Tested DR plans. Run a failover drill at least quarterly. Actually fail over. Do it during business hours. Find the broken pieces while people are watching. The first time you fail over should not be during a real outage.

Cell inventory as first-class data. The list of cells, their regions, their capacities, their tenants, their versions — all in a database or config-as-code that the tooling reads. Not in a wiki. Not in someone’s head. The rollout pipeline, the monitoring, the incident tooling all read from this inventory.

Clear naming and labeling. Cells get stable, human-readable names (eu-west-1-cell-03, not prod-cluster-4). Every metric, log line, and alert is labeled with the cell name. Operators should always know which cell they’re looking at.

The operational cost of a multi-cell platform is real. Budget for a platform team whose job is keeping the cell abstraction clean and keeping the rollout pipeline trustworthy. A cell abstraction that leaks is worse than no cells.

109.11 The mental model

Eight points to take into Chapter 110:

Blast radius is the organizing principle. Any failure has a radius; the architecture bounds it.
Cells are the cleanest implementation: independent stacks serving a subset of users end-to-end with no shared state across boundaries.
Four stages: single-cluster → multi-cluster → multi-region → multi-cell. Each stage is motivated by a specific class of failure.
Traffic steering needs per-user stickiness, not just per-region routing. A fast home-cell lookup is on the critical path.
Active-active is the modern default if data sharding allows it. Active-passive has minutes-to-tens-of-minutes failover time.
Residency requirements force cells to have geographic homes and prohibit cross-region replication.
State replication is the hardest piece. Pick per-cell data where possible; use global data only for small, slow-changing things.
Untested DR is worse than no DR. Run failover drills on a schedule or don’t claim the capability.

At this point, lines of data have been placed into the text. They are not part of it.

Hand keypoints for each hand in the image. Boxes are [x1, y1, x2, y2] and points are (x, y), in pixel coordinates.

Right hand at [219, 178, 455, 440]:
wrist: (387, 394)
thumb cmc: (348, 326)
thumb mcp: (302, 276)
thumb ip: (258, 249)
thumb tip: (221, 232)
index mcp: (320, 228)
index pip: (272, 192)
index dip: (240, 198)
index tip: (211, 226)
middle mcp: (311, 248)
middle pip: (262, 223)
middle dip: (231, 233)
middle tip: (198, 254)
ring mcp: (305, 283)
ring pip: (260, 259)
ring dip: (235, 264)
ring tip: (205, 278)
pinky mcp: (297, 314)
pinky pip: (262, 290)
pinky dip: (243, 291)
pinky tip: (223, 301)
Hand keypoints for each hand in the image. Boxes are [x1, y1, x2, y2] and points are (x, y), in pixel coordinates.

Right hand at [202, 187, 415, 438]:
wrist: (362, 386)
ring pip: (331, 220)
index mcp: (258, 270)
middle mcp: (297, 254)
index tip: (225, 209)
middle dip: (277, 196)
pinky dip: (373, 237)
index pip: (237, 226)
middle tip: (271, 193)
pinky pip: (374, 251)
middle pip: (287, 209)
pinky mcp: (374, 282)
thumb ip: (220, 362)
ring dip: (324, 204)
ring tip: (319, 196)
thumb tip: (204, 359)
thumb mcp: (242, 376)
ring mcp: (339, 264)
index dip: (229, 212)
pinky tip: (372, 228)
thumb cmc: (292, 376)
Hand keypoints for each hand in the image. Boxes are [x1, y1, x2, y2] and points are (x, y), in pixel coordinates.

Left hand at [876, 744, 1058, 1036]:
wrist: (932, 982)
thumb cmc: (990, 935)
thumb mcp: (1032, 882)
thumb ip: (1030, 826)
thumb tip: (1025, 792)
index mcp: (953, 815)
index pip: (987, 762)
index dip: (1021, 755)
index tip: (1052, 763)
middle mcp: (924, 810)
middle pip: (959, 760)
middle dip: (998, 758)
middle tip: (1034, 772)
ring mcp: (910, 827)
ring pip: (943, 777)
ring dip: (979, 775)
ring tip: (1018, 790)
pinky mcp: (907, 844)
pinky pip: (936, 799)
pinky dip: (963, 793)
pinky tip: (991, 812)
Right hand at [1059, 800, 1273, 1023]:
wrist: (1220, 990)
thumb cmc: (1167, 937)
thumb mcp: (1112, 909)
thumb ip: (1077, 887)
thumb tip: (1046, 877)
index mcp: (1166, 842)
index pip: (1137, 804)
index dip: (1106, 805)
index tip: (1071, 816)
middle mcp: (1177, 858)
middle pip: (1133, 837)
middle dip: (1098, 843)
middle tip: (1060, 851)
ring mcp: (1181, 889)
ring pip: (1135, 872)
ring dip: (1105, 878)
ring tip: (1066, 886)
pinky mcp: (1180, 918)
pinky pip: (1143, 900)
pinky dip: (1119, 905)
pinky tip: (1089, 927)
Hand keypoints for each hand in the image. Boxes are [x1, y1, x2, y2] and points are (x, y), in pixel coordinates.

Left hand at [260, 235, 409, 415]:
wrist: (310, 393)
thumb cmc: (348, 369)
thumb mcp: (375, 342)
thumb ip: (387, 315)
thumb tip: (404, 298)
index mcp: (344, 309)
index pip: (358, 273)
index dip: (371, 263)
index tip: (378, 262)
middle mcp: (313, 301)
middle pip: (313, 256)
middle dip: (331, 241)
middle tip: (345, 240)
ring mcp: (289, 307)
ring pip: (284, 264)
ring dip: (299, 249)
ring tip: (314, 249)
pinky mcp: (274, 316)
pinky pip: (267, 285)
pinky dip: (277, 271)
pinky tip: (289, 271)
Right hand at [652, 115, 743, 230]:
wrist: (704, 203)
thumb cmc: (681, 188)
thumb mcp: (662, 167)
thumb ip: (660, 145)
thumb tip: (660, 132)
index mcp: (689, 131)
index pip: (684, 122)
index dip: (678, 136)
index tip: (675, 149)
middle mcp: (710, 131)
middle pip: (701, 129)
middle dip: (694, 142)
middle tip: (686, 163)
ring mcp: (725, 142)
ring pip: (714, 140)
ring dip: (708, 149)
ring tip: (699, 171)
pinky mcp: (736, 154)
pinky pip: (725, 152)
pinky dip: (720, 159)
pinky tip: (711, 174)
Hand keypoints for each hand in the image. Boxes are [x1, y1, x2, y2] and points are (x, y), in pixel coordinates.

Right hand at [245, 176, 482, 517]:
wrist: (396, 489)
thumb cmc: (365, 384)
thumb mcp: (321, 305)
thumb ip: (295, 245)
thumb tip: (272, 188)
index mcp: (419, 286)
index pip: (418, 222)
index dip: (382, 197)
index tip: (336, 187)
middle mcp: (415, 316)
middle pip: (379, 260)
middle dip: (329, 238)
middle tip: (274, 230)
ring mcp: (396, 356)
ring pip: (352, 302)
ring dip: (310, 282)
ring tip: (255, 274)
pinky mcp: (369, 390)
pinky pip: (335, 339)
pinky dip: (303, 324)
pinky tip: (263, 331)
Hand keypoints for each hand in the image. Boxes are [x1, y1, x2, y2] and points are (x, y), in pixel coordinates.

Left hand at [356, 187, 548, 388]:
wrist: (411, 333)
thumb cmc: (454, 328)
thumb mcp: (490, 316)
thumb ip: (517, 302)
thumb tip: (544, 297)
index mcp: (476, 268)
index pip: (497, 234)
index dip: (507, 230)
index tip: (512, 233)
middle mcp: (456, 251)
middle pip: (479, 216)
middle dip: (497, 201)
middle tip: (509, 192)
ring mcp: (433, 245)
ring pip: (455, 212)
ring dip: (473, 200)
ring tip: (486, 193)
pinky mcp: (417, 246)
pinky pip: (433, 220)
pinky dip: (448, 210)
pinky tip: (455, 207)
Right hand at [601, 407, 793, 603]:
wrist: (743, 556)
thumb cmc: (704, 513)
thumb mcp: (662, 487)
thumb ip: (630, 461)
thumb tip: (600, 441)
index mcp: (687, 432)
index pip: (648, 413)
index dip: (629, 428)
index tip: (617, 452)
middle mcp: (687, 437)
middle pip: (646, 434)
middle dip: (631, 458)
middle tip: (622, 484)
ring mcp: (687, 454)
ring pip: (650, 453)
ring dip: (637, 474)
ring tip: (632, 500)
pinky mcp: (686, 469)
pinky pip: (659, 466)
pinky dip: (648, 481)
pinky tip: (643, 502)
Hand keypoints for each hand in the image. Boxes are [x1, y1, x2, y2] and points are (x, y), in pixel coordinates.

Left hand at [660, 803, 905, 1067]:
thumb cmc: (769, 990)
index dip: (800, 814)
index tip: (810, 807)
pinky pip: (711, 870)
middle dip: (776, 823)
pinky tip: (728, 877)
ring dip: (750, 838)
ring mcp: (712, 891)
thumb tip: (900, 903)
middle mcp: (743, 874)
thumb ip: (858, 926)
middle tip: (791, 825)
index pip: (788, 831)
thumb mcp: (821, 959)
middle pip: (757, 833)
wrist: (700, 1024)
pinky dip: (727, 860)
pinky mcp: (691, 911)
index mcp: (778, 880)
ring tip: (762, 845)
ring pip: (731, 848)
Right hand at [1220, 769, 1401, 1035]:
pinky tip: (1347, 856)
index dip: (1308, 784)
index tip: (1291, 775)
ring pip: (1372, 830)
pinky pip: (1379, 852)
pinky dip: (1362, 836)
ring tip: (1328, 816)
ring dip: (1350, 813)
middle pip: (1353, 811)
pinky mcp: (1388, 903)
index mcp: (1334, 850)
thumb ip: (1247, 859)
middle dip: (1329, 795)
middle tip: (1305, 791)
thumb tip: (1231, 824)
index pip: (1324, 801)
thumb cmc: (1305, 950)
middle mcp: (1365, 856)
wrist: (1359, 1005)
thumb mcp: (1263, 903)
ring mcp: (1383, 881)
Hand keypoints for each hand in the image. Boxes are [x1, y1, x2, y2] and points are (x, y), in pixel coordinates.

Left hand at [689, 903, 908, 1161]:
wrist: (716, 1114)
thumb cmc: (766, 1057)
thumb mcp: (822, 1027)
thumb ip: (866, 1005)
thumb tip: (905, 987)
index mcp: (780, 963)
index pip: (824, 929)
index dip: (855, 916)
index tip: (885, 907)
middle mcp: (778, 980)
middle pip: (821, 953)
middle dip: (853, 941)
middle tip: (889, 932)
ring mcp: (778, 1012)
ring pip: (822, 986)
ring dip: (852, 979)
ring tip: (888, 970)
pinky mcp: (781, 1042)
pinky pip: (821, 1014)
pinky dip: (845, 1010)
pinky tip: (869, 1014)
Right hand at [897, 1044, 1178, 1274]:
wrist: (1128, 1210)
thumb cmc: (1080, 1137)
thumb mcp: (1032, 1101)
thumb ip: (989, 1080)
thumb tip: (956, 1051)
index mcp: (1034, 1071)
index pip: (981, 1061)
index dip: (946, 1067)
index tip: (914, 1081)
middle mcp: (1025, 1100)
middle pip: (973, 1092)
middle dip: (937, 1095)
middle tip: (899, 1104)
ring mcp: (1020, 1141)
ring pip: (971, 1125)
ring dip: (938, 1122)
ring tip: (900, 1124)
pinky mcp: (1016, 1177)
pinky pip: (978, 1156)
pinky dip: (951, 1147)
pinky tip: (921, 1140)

In Chapter 110, everything below the cell boundary — the cloud infrastructure itself — gets defined in code. Terraform, Pulumi, CDK.

Read it yourself

Site Reliability Engineering (Beyer, Jones, Petoff, Murphy, eds., Google/O’Reilly, 2016), especially the chapters on load balancing and on managing critical state.
The AWS Well-Architected Framework’s Reliability Pillar whitepaper.
Colm MacCárthaigh’s talk Amazon’s Approach to High-Availability Deployment (AWS re:Invent, various years).
Werner Vogels, Cell-based architecture (AWS Builders’ Library article).
Release It! (Nygard, 2nd ed., Pragmatic Bookshelf, 2018), on stability patterns and blast-radius containment.
The CockroachDB and Google Spanner papers for the consensus-across-regions story.

Practice

List the failure taxonomy from §109.2 and, for each row, identify which stage of maturity (single-cluster → multi-cell) is the minimum required containment.
Sketch a cell-based architecture for a platform with 1M users, 99.95% uptime SLA, and a GDPR requirement. How many cells, where, with what replication model?
Explain why DNS-based routing alone is insufficient for per-user stickiness in a multi-cell platform.
Compute the annual expected downtime for 99.9%, 99.95%, 99.99%, 99.999%. Which of these realistically requires multi-region?
Write a PromQL query that alerts when a specific cell is burning its error budget at >2× the rate of other cells.
Argue the case against going multi-region for a startup with 10K users and a 99.9% SLA.
Stretch: Design the home-cell-lookup service. Latency budget p99 < 5ms, read QPS 100K, correctness on writes. Sketch the data model, the caching strategy, the failover story, and the consistency guarantees.